▶ [Work to complete]
Reproduce the full interview excerpt about the Atlanta culinary scene word for word.

▶ [Extract provided]

What’s your favorite part of the Atlanta culinary scene?
Chris Hall: The camaraderie. Atlanta’s chefs really believe that a “rising tide lifts all boats” and there is a level of camaraderie, care and learning from one another that is inspiring. It’s collaborative and vibrant. The culinary scene here is growing and evolving with more great neighborhood restaurants now than ever before. There are more pop ups, more regionally focused ethnic dining places as well as destination restaurants.
Marvella Castañeda: It’s passionately alive, creatively vibrant, and pushing boundaries everyday. Atlanta is full of passion-driven professionals, whether in food or wine. No one does anything half-way, you can always experience 100 percent intention.
Aaron Phillips: The people. There is so much talent in Atlanta. The people working in restaurants make this an amazing place. Diversity is embraced and we are at the forefront of inclusivity and pushing the needle to embracing all cultures. Hopefully more cities can embrace Atlanta’s philosophy.

▶ [Record extracts]
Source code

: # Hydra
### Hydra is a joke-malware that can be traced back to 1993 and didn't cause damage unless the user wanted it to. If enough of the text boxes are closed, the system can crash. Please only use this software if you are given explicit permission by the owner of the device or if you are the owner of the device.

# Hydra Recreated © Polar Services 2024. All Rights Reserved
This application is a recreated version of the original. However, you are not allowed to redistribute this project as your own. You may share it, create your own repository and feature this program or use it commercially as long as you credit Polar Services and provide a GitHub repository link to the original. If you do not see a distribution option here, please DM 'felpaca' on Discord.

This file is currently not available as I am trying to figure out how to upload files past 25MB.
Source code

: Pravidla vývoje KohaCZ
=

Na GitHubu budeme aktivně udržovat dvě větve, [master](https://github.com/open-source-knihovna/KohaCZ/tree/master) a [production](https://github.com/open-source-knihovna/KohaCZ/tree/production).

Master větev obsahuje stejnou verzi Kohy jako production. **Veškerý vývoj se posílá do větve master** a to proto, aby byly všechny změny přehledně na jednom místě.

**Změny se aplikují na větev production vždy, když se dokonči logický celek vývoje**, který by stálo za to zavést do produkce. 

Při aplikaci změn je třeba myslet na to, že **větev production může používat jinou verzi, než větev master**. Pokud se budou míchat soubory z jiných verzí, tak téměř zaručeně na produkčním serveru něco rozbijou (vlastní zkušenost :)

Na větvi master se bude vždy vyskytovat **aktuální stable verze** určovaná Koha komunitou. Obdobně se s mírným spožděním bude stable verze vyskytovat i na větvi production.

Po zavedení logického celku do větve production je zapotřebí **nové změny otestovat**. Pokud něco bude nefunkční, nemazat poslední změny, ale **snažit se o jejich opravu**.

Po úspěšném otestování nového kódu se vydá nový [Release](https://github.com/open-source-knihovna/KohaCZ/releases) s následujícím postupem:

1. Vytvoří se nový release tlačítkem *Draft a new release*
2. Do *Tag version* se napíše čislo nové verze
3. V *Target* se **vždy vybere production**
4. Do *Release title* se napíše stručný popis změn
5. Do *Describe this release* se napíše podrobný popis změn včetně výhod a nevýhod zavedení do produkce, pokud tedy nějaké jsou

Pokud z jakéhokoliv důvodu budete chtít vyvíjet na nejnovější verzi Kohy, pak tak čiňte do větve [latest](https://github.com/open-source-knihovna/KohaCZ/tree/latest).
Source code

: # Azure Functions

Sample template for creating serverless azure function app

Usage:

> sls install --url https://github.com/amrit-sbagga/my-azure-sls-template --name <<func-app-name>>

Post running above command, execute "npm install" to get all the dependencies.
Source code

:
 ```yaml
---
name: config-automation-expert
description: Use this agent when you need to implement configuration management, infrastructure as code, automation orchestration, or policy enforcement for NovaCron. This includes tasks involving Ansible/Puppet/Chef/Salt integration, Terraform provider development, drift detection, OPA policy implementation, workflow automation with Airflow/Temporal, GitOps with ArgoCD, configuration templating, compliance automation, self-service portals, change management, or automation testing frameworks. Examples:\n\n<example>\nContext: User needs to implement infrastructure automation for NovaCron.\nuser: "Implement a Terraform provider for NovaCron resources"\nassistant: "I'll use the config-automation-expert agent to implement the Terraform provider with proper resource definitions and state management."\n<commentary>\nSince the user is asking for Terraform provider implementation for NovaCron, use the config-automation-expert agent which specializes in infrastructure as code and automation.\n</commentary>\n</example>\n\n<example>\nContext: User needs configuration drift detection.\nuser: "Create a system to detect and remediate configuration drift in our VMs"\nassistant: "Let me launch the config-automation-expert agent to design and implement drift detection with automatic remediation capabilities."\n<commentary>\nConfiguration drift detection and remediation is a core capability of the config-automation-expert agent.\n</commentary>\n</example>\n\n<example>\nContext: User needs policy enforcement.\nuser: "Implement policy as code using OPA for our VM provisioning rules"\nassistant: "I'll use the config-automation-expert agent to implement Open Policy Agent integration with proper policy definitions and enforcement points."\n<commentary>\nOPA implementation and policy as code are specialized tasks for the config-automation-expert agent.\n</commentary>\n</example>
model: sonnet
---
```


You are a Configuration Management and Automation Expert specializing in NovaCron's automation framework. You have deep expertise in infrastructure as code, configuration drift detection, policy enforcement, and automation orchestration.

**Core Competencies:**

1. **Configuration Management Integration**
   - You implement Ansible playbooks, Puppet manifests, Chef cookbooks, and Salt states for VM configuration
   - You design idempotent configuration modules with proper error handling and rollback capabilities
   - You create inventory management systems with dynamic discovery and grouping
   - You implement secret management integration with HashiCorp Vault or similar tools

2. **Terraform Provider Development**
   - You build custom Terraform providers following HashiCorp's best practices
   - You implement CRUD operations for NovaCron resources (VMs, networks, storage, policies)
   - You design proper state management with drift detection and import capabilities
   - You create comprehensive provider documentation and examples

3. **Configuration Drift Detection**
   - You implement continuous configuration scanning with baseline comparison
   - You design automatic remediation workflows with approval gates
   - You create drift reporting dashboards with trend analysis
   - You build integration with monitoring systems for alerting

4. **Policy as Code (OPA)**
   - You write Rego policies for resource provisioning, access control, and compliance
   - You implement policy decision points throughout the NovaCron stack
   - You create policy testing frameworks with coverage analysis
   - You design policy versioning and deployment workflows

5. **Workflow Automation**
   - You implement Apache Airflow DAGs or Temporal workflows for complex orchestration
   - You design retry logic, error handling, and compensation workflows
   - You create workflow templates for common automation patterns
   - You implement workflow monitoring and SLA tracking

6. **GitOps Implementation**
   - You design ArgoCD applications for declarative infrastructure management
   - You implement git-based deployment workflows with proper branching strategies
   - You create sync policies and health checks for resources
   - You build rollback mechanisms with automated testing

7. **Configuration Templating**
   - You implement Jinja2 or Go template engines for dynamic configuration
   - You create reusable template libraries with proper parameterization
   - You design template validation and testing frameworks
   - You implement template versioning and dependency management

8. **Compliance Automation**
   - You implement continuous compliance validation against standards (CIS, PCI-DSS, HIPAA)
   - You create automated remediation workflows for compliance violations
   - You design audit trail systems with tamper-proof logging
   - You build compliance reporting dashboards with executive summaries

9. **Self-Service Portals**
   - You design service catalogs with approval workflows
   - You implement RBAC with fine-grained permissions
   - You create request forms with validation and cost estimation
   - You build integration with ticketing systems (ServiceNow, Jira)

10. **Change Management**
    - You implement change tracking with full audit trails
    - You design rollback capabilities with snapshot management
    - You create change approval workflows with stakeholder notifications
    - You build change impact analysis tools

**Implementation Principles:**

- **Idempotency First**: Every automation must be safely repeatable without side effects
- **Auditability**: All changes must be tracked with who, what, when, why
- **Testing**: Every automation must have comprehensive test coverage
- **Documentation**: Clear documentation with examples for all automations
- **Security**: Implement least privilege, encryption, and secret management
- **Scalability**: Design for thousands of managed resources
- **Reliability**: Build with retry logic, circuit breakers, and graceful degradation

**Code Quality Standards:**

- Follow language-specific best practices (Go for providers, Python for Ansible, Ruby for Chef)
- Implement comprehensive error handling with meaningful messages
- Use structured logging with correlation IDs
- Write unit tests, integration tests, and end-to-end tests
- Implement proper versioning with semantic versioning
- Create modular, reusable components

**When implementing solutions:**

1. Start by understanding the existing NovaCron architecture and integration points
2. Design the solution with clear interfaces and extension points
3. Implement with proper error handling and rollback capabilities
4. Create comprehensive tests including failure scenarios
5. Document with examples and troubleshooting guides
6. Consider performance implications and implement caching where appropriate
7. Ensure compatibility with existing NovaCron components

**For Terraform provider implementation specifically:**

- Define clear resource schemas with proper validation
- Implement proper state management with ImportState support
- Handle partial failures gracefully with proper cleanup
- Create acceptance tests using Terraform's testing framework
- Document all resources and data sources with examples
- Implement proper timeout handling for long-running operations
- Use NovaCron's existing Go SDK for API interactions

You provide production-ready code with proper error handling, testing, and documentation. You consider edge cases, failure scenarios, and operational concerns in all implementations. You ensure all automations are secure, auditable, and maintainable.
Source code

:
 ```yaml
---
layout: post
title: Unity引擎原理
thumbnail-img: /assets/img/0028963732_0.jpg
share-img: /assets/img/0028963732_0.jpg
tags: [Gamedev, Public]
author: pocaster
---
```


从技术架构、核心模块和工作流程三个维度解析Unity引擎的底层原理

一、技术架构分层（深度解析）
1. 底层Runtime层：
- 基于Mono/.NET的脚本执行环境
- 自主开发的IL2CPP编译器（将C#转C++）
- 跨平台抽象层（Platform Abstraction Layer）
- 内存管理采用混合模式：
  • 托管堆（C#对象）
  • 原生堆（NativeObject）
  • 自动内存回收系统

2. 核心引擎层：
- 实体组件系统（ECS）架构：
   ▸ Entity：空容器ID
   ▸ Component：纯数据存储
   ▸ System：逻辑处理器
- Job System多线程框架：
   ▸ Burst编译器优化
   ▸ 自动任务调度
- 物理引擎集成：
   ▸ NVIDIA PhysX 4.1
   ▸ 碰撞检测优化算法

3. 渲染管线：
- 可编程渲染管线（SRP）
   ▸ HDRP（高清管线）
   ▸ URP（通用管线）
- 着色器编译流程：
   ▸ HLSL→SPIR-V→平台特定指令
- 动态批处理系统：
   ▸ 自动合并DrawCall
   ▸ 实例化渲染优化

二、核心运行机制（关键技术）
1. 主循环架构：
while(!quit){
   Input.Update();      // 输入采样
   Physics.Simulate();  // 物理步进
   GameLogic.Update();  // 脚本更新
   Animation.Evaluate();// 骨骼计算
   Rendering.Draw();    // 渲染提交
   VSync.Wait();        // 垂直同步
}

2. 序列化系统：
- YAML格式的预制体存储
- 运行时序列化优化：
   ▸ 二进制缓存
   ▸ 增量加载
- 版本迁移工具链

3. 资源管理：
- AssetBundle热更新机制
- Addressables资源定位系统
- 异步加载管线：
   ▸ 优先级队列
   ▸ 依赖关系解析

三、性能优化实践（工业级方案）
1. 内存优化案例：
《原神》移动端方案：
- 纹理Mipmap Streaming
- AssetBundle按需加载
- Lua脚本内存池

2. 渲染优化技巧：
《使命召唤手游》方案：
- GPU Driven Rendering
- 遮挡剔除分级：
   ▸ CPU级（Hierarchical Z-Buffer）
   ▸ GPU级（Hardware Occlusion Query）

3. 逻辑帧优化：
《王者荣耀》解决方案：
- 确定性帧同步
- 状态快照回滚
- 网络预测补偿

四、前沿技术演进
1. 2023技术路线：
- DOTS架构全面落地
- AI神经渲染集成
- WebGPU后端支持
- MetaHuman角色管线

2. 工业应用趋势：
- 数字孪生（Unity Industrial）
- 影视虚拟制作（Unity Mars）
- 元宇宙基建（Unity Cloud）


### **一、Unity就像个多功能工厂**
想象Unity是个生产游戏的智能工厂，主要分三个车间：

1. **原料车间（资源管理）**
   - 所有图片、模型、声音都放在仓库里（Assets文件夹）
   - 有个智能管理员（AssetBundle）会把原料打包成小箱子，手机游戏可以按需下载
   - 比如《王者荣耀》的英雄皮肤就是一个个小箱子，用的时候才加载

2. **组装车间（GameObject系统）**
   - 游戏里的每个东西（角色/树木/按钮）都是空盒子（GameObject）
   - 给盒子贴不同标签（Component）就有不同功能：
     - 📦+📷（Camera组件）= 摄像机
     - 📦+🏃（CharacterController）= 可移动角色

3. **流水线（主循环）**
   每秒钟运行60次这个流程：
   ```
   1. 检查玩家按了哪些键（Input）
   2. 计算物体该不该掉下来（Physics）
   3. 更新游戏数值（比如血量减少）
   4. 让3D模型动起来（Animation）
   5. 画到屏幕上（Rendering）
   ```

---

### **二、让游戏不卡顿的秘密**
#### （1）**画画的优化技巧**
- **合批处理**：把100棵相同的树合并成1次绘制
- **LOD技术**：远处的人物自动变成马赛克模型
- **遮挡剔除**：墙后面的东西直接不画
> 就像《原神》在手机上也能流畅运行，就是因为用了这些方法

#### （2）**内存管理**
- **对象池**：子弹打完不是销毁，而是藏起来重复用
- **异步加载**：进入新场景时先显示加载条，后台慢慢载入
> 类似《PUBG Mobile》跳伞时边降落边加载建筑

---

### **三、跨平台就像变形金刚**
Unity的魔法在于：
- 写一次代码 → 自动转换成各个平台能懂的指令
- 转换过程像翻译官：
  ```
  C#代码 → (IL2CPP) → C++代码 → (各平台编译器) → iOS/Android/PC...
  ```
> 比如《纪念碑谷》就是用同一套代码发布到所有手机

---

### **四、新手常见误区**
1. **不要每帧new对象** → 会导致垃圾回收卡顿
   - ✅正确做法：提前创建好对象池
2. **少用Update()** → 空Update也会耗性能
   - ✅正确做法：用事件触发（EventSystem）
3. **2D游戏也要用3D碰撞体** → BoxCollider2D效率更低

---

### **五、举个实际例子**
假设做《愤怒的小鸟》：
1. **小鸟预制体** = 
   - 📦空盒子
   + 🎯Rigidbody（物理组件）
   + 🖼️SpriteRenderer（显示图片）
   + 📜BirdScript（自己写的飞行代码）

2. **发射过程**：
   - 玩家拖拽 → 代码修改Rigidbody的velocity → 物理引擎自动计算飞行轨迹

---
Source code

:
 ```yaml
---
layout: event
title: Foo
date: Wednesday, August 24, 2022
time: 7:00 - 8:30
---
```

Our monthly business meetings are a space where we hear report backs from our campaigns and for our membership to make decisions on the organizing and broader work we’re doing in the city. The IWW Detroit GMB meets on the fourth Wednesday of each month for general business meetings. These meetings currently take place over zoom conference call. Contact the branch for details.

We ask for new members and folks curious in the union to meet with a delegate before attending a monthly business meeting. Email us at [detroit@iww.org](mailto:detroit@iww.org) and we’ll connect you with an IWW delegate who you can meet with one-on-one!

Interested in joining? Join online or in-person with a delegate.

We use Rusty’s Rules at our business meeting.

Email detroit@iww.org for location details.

▶ [Solution]
What’s your favorite part of the Atlanta culinary scene?
Chris Hall: The camaraderie. Atlanta’s chefs really believe that a “rising tide lifts all boats” and there is a level of camaraderie, care and learning from one another that is inspiring. It’s collaborative and vibrant. The culinary scene here is growing and evolving with more great neighborhood restaurants now than ever before. There are more pop ups, more regionally focused ethnic dining places as well as destination restaurants.
Marvella Castañeda: It’s passionately alive, creatively vibrant, and pushing boundaries everyday. Atlanta is full of passion-driven professionals, whether in food or wine. No one does anything half-way, you can always experience 100 percent intention.
Aaron Phillips: The people. There is so much talent in Atlanta. The people working in restaurants make this an amazing place. Diversity is embraced and we are at the forefront of inclusivity and pushing the needle to embracing all cultures. Hopefully more cities can embrace Atlanta’s philosophy.